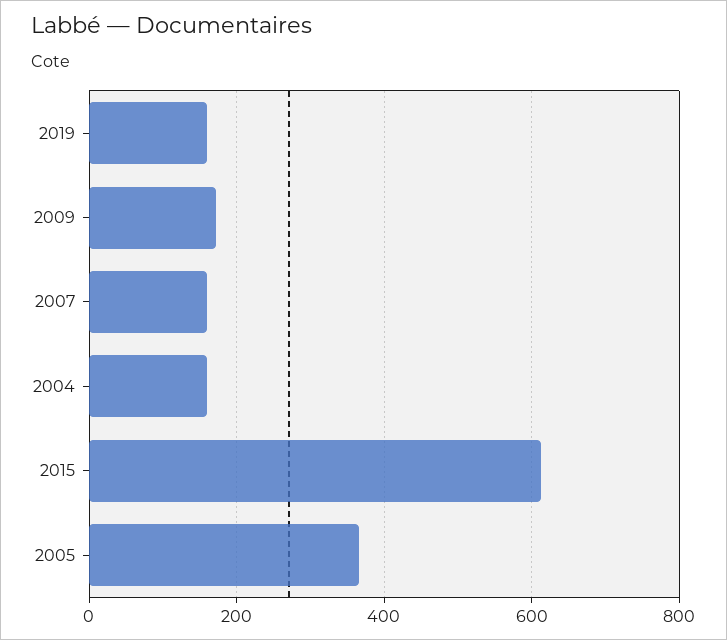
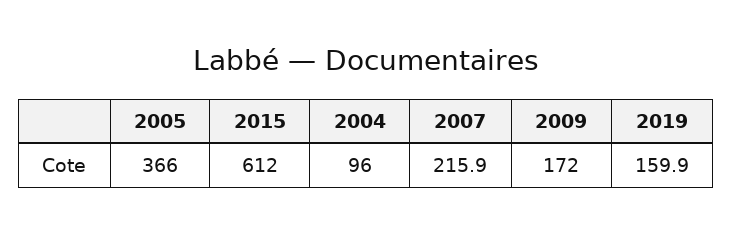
2007: 160 -> 215.9
2004: 160 -> 96

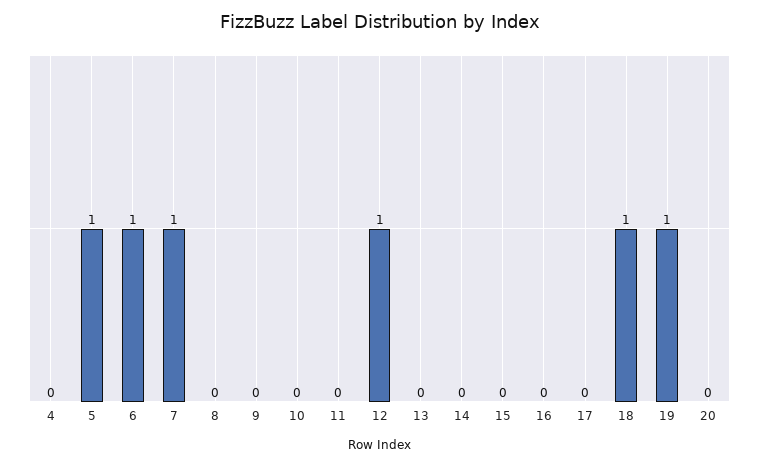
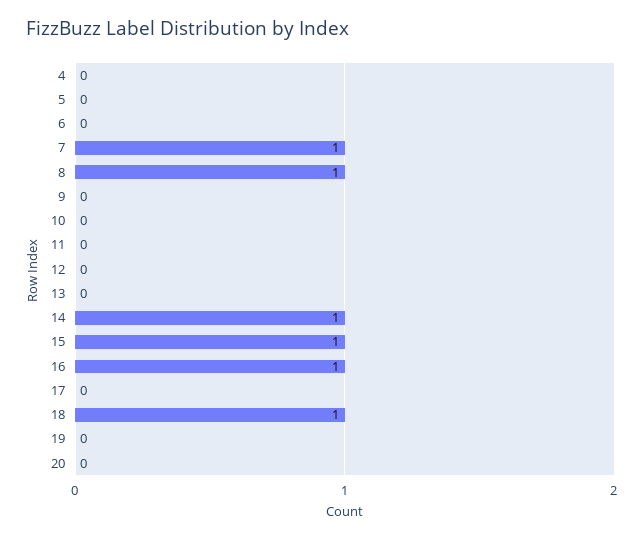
5: 1 -> 0
6: 1 -> 0
8: 0 -> 1
12: 1 -> 0
14: 0 -> 1
15: 0 -> 1
16: 0 -> 1
19: 1 -> 0

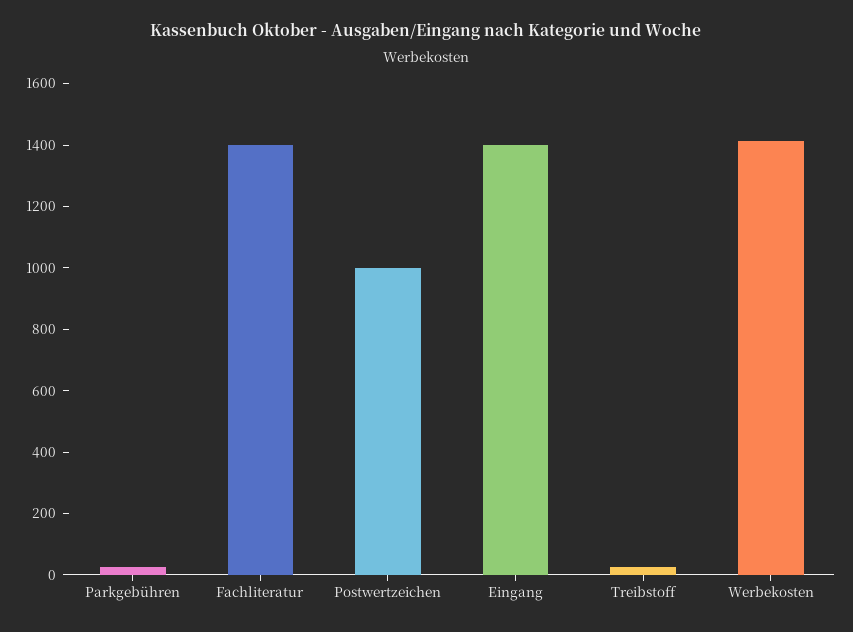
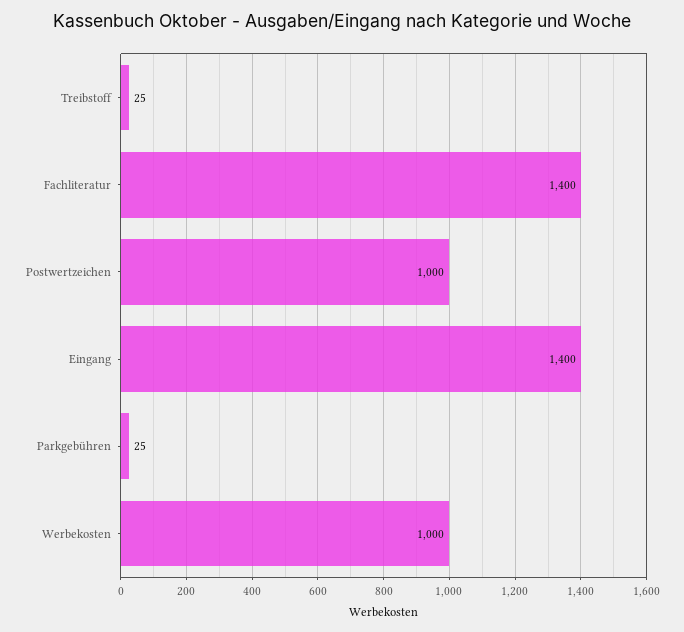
Werbekosten: 1400 -> 1000

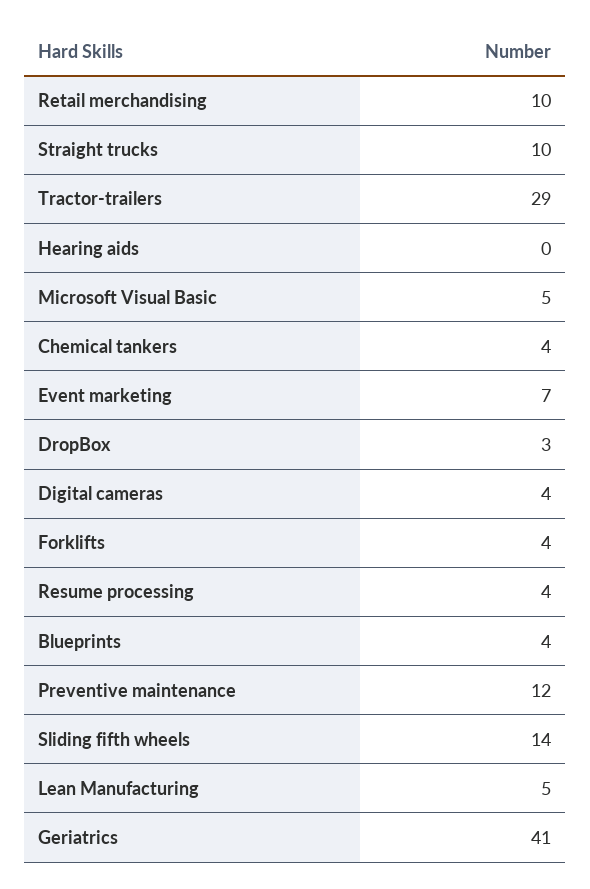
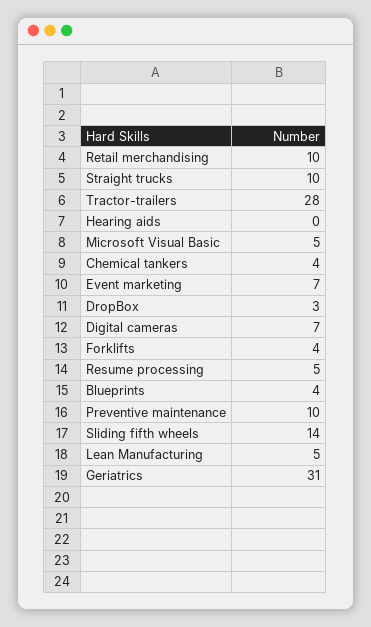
Tractor-trailers: 29 -> 28
Digital cameras: 4 -> 7
Resume processing: 4 -> 5
Preventive maintenance: 12 -> 10
Geriatrics: 41 -> 31

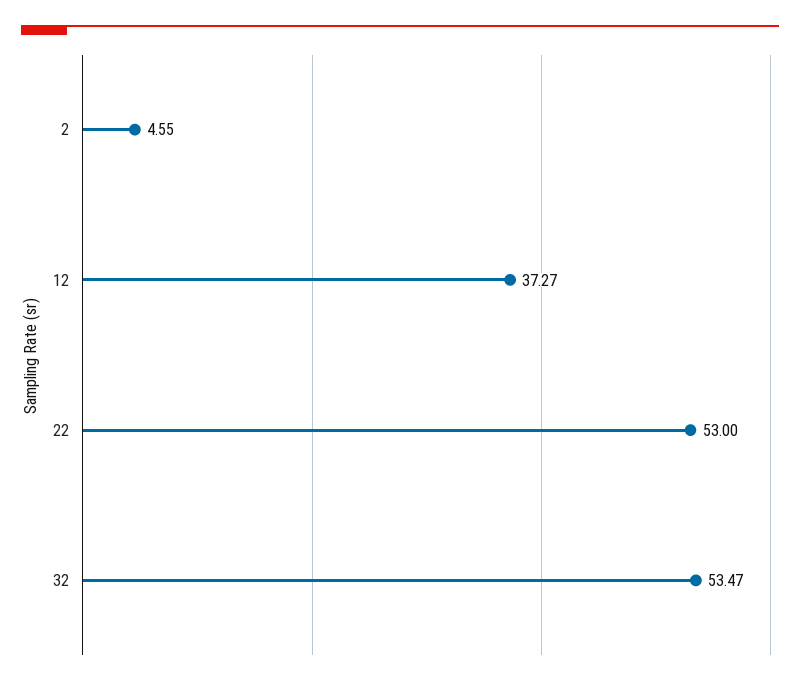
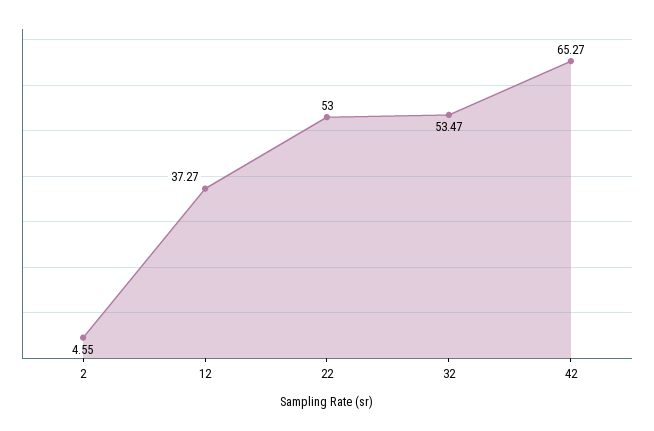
42: none -> 65.27

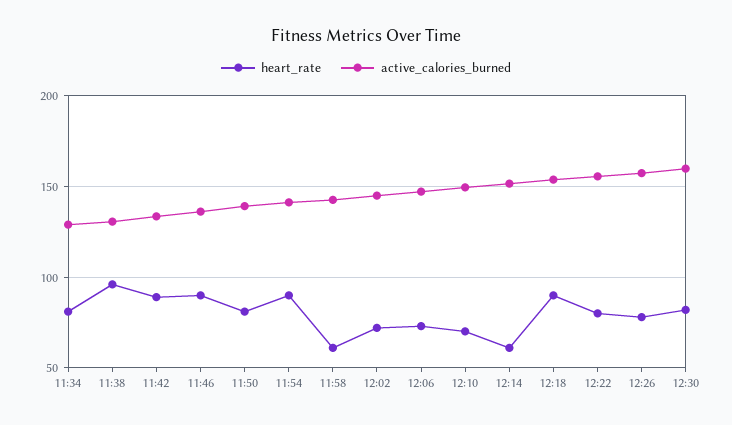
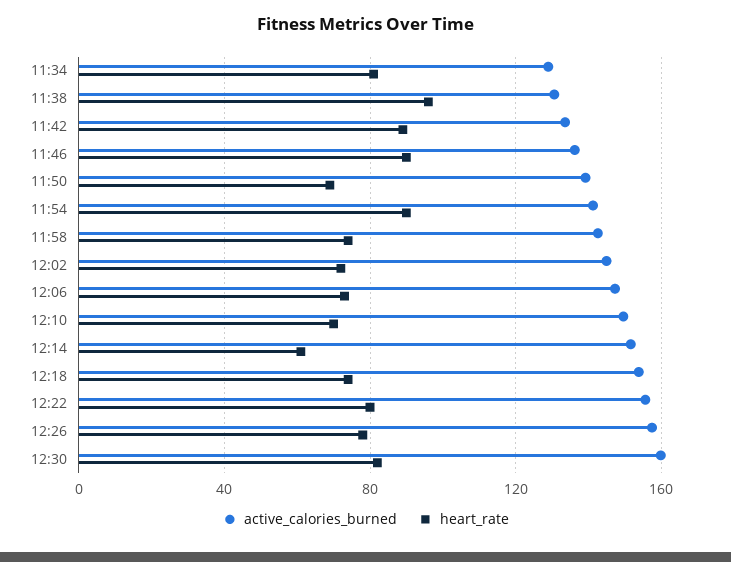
heart_rate, 11:50: 80 -> 70
heart_rate, 11:58: 60 -> 75
heart_rate, 12:18: 90 -> 75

————————

▸ Exercise
Retype the records above exactly, pictures omitted.

▸ Expected output
2007: 160 -> 215.9
2004: 160 -> 96

5: 1 -> 0
6: 1 -> 0
8: 0 -> 1
12: 1 -> 0
14: 0 -> 1
15: 0 -> 1
16: 0 -> 1
19: 1 -> 0

Werbekosten: 1400 -> 1000

Tractor-trailers: 29 -> 28
Digital cameras: 4 -> 7
Resume processing: 4 -> 5
Preventive maintenance: 12 -> 10
Geriatrics: 41 -> 31

42: none -> 65.27

heart_rate, 11:50: 80 -> 70
heart_rate, 11:58: 60 -> 75
heart_rate, 12:18: 90 -> 75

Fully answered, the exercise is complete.